The great crested newt is the largest of the three newt species native to the UK. They’re also known as warty newts.
Males have a large jagged crest along their backs, which is present only during the breeding season and is most obvious when the animal is in the water. Females don’t have the crest.
Like all amphibians, great crested newts need water to breed, and adults may inhabit the breeding pond for several weeks. For the rest of the year, great crested newts live on land, favouring damp habitats, grassland and woodland where there is suitable daytime cover (they are nocturnal) and plenty of food, usually within 250m of the breeding pond. They are carnivorous and will eat aquatic and terrestrial invertebrates as well as smaller newts and tadpoles.
Female great crested newts lay eggs singly on plant leaves or other suitable substrates, which they wrap around each egg and stick together with a glue-like excretion. The population of great crested newts has suffered a huge decline over the last century, largely as a result of the loss of wetlands and habitat fragmentation. The UK now has the most significant remnant population in Europe, although the transmission of a fungal disease amongst amphibians is a current threat.
Great crested newts are heavily protected by UK and European legislation.

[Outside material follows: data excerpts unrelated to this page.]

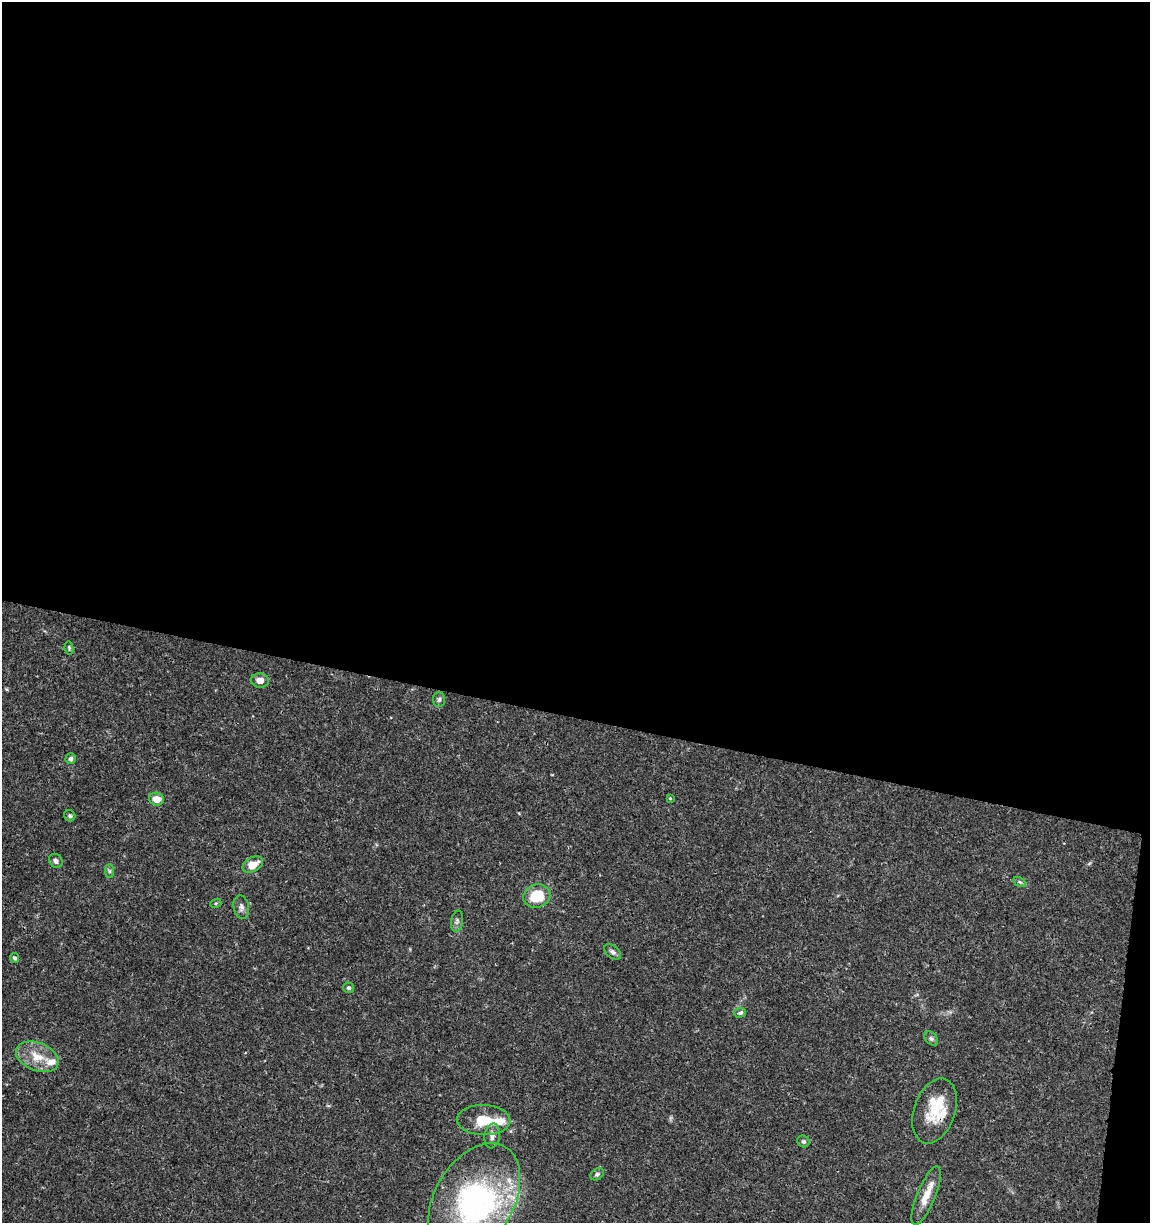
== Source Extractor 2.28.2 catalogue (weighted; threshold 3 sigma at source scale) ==
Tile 4 of 4 x 4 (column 4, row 1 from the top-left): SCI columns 3672-4819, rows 3675-4895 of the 5104 x 4898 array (HDU 1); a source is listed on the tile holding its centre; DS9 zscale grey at full resolution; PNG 1152 x 1225 px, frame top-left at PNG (2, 2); each listed source drawn as its Kron ellipse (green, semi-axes under 4 px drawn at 4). Shown black and unused: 60% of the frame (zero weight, under 3 of 4 exposures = <1% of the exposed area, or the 3 px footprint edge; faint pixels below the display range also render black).
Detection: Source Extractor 2.28.2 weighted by HDU 2 'WHT'; one run over the whole footprint, this tile lists its part. Background 0.0341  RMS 0.0023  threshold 0.0101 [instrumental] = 3 sigma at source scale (4.5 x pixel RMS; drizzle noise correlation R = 1.50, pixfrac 1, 0.0396/0.0396 arcsec/px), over >= 5 px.
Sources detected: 36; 2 inside a brighter object's white glare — neither listed nor drawn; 6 inside a brighter listed object's ellipse — not listed separately; the other 28 listed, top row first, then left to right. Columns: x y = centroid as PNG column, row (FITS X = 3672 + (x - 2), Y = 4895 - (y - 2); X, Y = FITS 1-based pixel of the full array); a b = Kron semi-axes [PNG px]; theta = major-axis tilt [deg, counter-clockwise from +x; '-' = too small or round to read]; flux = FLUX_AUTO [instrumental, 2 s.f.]
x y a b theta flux
69 648 6 4 -81 0.31
260 680 9 7 -4 1.8
439 699 7 6 - 0.52
71 759 5 5 - 0.63
670 798 4 4 - 0.19
156 799 7 6 - 2.6
70 816 6 5 - 0.38
56 861 7 6 - 0.8
253 865 11 7 29 3.2
109 871 7 4 90 0.44
1020 882 7 4 -32 0.39
537 896 13 11 19 7.1
216 903 5 3 - 0.27
241 907 12 7 -80 0.88
457 921 10 6 81 0.73
613 952 9 6 -38 0.73
15 958 5 4 - 0.49
349 988 5 5 - 0.42
740 1013 6 4 21 0.58
931 1039 8 5 -48 0.55
37 1057 22 14 -21 4.4
935 1111 33 20 71 7.4
484 1120 26 15 -1 5.9
492 1136 12 7 81 1.2
803 1141 6 5 - 0.45
597 1174 7 5 36 0.51
926 1196 31 9 68 3.7
474 1200 61 39 60 43
Overlapping masked pixels (flux is a lower limit): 1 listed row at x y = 935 1111
Isophote crosses this tile's border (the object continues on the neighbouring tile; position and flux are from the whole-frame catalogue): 1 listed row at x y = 474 1200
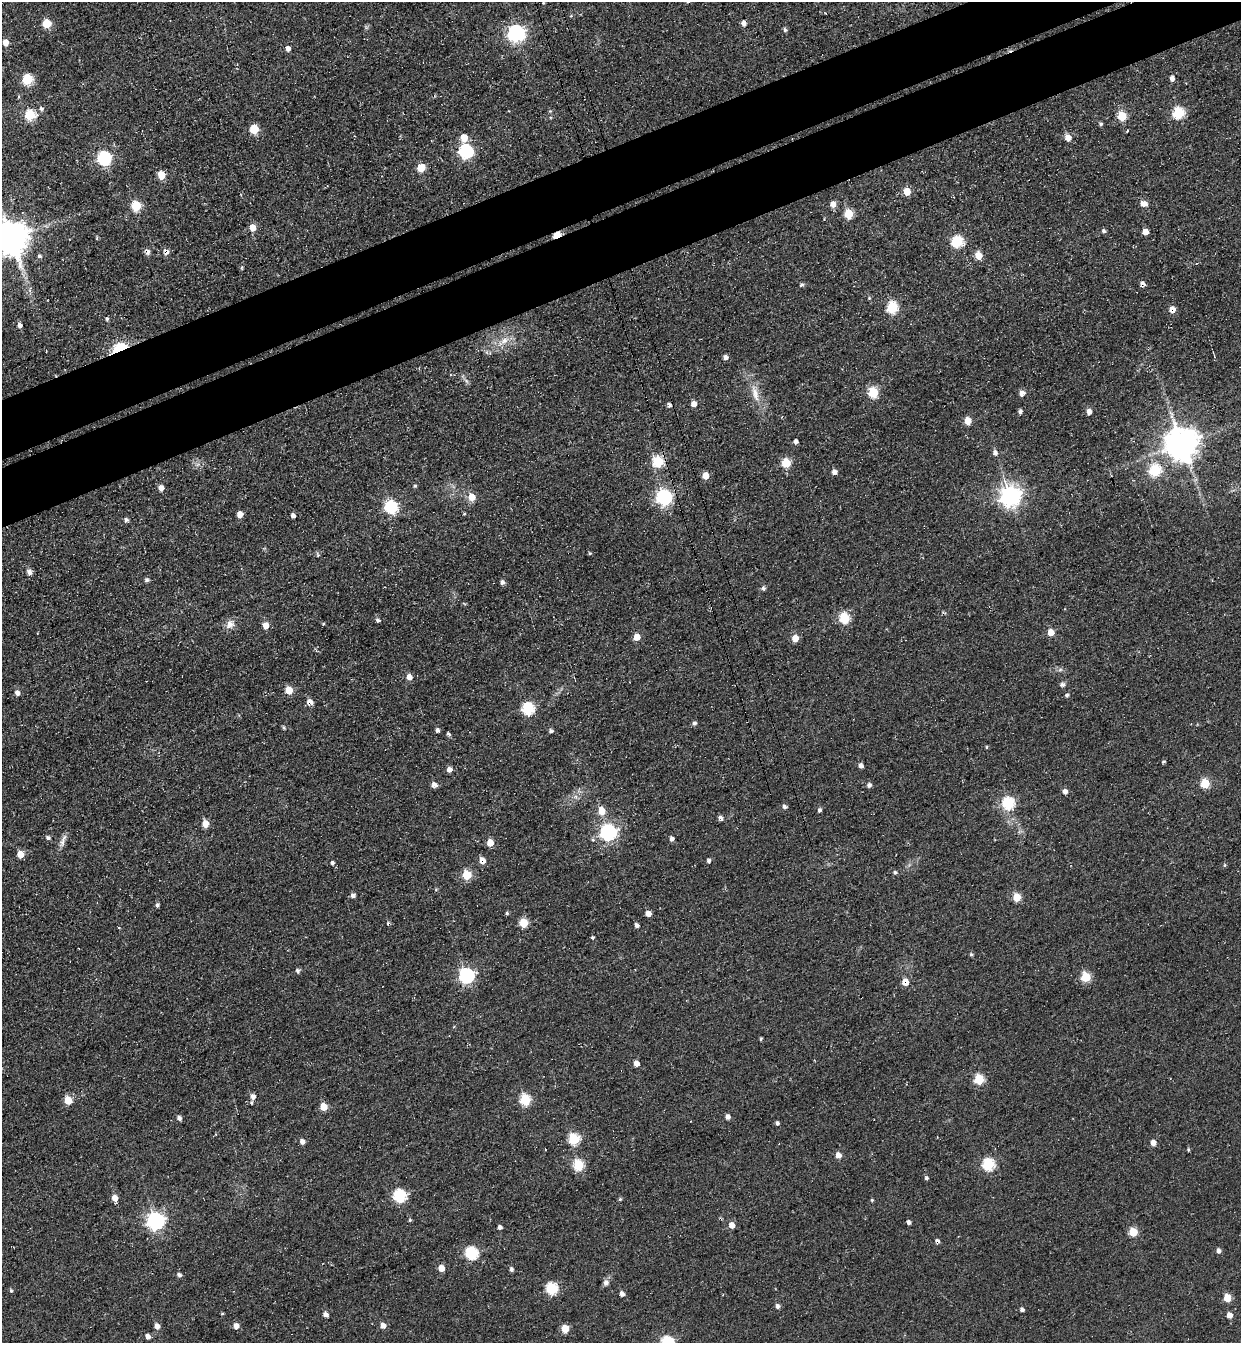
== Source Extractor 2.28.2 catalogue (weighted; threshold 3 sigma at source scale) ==
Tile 10 of 4 x 4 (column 2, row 3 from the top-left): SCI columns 1551-2789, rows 1405-2745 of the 5451 x 5491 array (HDU 1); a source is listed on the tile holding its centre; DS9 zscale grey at full resolution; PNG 1243 x 1345 px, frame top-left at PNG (2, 2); no overlay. Shown black and unused: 8% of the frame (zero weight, under 3 of 4 exposures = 7% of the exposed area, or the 3 px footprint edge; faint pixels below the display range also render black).
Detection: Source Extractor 2.28.2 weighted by HDU 2 'WHT'; one run over the whole footprint, this tile lists its part. Background 0.0477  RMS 0.017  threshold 0.0769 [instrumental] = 3 sigma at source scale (4.5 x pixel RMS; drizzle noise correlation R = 1.50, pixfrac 1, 0.05/0.05 arcsec/px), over >= 5 px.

The main great crested newt survey season is mid-March to mid-June. Surveys to detect the presence of the species are carried out at breeding ponds, and methods include torch surveys, bottle trapping, egg searches and larval netting. Torch surveys and bottle trapping are carried out at night, when the newts are active. Egg searches and larval netting are usually done during the day.
Four survey visits are implemented, two of them between mid-April and mid-May. If great crested newts are found and a Natural England development licence is required, a further two survey visits are necessary to produce a population size class assessment.
Surveys can only be carried out by a licensed person.
Great crested newts are listed under Schedule 5 of the Wildlife and Countryside Act 1981 (as amended) which affords them protection under Section 9.
The Act makes it an offence to:
- intentionally kill, injure, take, possess or trade in great crested newts;
- interfere with places used for shelter or protection or intentionally disturb animals occupying such places;
The great crested newt is also listed in Annexes ll and IV of the European Habitats Directive 1992 (EC Directive 92/43/EEC on the Conservation of Natural Habitats and Wild Fauna and Flora). A person commits an offence under The Conservation of Habitats and Species Regulations (as amended) 2010 if they:
- deliberately capture, injure or kill great crested newts;
- deliberately disturb great crested newts in such a way as to be likely significantly to affect the ability of any significant group of animals of that species to survive, breed or rear or nurture their young, the local distribution or abundance of that species;
- damage or destroy a breeding site or resting place.
The great crested newt is also listed in the Bern convention; Appendix ll, and is listed as a Species of Principal Importance under the NERC Act.